Полицейский "Устав благочиния" 1782 года провозглашал: "Запрещается всем и каждому пьянство", - что находилось в противоречии с практикой повсеместного распространения откупов под лозунгом… борьбы с кабаками. Светские власти, помимо вышеприведенной декларации, ограничивались распоряжениями об отправке "заобычных пьяниц" (кто "более времени в году пьян, нежели трезв") в смирительный дом до исправления или приказывали не называть питейные дома "казенными". Прочие меры - запреты торговать водкой и вином "в распой" и устраивать питейные дома на главных улицах, указы о "недозволении пьяным вздорить по улицам", регламентация времени работы кабаков - применялись от случая к случаю и весьма непоследовательно. В лучшем случае нельзя было устраивать питейные заведения близ церквей и кладбищ или в домах, "в коих помещены народные училища".

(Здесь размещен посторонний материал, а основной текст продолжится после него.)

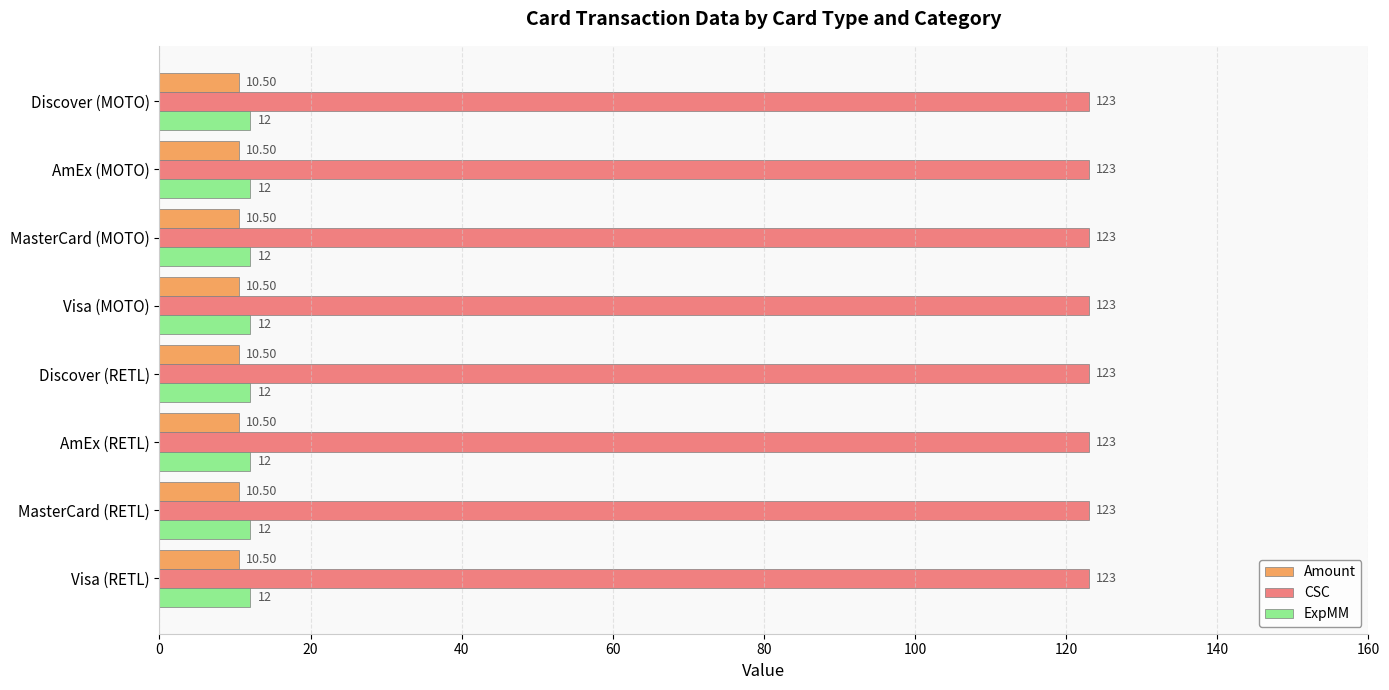

Which series has the largest total across all categories?

CSC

В Петербурге вопрос о сокращении числа трактиров даже не возникал:
Что за славная столица,
Славный город Питербург,
Испроездя всю Россию
Веселее не нашел.
Там трактиров, погребов
И кофейных домов,
Там таких красоток много,
Будто розовый цветок, -
гостю столицы было что вспомнить.
Глава 4
РУССКАЯ СВОБОДА: ОТ "ДОНОНА" ДО "КАТОРГИ"
У Демута и Талона
Первые заведения достойные гордого имени ресторана появились, как и полагалось, в столице европейской культуры и вкуса - Париже в 70-х годах XVIII века и сразу изменили лицо гастрономии. Теперь человек из приличного общества имел возможность обедать и ужинать самым изысканным образом ежедневно - меню могло поспорить с парадным столом вельможи, а кушанья готовили знаменитые повара, вскоре лишившиеся в результате Великой французской революции своих хозяев. Посещавшие Париж путешественники удивлялись огромному выбору блюд, предлагаемых такими заведениями, и непомерным ценам, соответствовавшим роскоши стола и обстановки с зеркалами, хрусталем и фарфором. Лучшим рестораном на рубеже XVIII-XIX столетий считался Very, где в 1815 году отметились и русские офицеры, имевшие привычку, как секундант Ленского в "Евгении Онегине", "каждым утром у Very / В долг осушать бутылки три".

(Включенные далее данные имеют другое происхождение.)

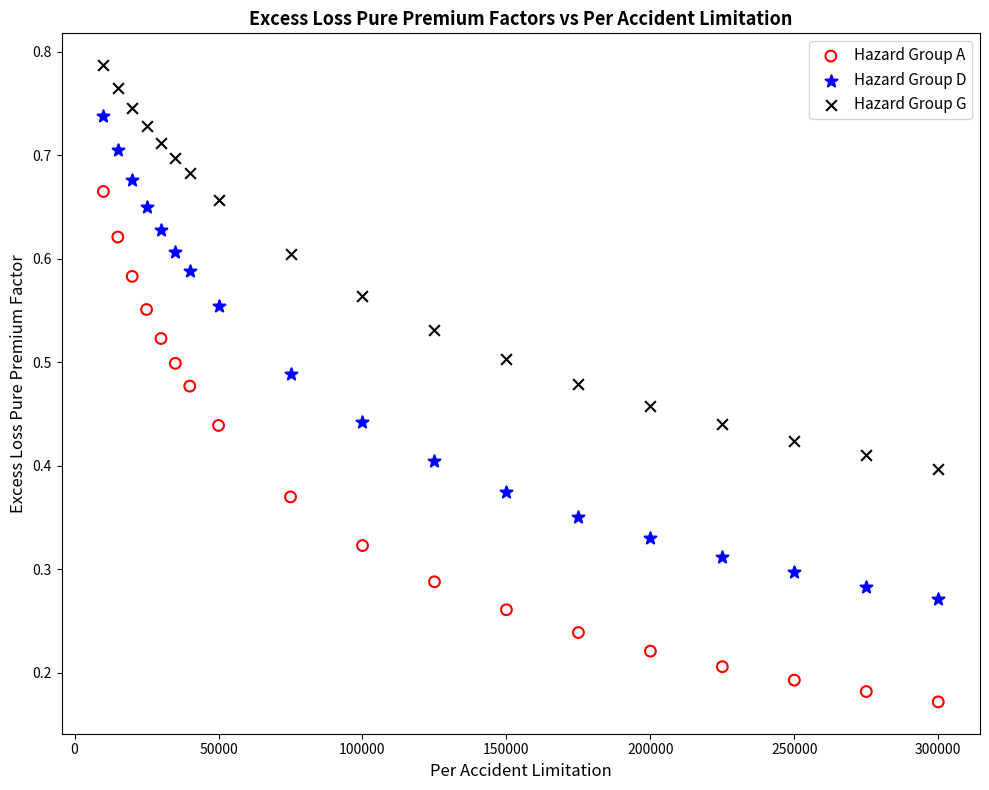

Across all data points, what is the range of X values (max minus min)?

290000.0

В России рестораны французской и итальянской кухни стали распространяться с начала XIX столетия, и в первую очередь при гостиницах. Первый "ресторасьон" при "Отеле дю Норд", "где можно иметь хороший обеденный стол, карточные столы для позволенных игр, лучшие вина, мороженое и прохладительные напитки всякого рода; тут же можно иметь по заказу обеденный стол для 100 особ", открылся в Петербурге в 1805 году. Вслед за ним появились подобные заведения - "Бон гурмон", "Билль де Бордо" и другие.
В то время в столице империи открывалось по несколько гостиниц в год - от самых комфортабельных до весьма заурядных: "Варваринская", "Шалон", "Москва", "Венеция", "Центральная", "Лондон", "Старая Рига", "Северная Пальмира", "Купеческая", "Большая Финляндская гостиница", "Волна", "Колумбия", "Белград", "Невская гостиница", "Николаевский Бор" и даже "Гигиена". Многие из них еще носили по старой памяти название "трактира". В 1823 году владелец извещал через "Санкт-Петербургские ведомости", что его "трактир Лондон, имея прекраснейшее местоположение среди столицы, против бульвара и поблизости императорского Зимнего дворца, ныне вновь по примеру иностранных гостиниц отделан. В нем можно иметь меблированные по новейшему вкусу комнаты за умеренные цены". Одни из них быстро прогорали, другие становились известными - как заведение купца третьей гильдии Жана Лукича Кулона, где, если верить книге о России маркиза Астольфа де Кюстина, в 1839 году ее автор едва не был заеден клопами.